Sentiment Analysis on Movie Reviews

Sentiment Analysis on Movie Reviews

Sentiment analysis is a well-known task in the realm of natural language processing. Given a set of texts, the objective is to determine the polarity of that text. [9] provides a comprehensive survey of various methods, benchmarks, and resources of sentiment analysis and opinion mining. The sentiments can consist of different classes. In this study, we consider two cases: 1) A movie review is positive (+) or negative (-). This is similar to [2], where they also employ a novel similarity measure. In [10], authors perform sentiment analysis after summarizing the text. 2) A movie review is very negative (- -), somewhat negative (-), neutral (o), somewhat positive (+), or very positive (+ +). For the first case, we picked a Kaggle1 competition called “Bag of Words Meets Bags of Popcorn”. The challenge consists of two main parts.

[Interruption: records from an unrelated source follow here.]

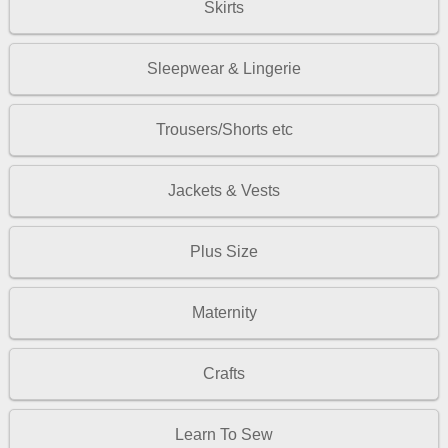
Skirts
Sleepwear & Lingerie
Trousers/Shorts etc
Jackets & Vests
Plus Size
Maternity
Crafts
Learn To Sew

In the first part, we try a variety of basic sentiment analysis techniques. This provides a reasonable baseline to asses further complex methods. In the second part, we try different variants of the basic models. The objective of this part is to train a binary classifier for movie reviews (i.e., output classes are positive/negative). As in many natural language tasks, the first task here is to clean up, and convert the input texts (movie reviews) into numbers. This can be done using a variety of methods such as bag of words, word to vector, etc. Afterwards, we train the classifier. For the second case we used the data set used in [6]. Each example in this dataset (both training and test) is decomposed using a recursive tree. We use different variations of the recursive neural networks (RNN) (see [3, 4]) for the classification. Unlike the first case, here we have a multi-class (5 classes) problem.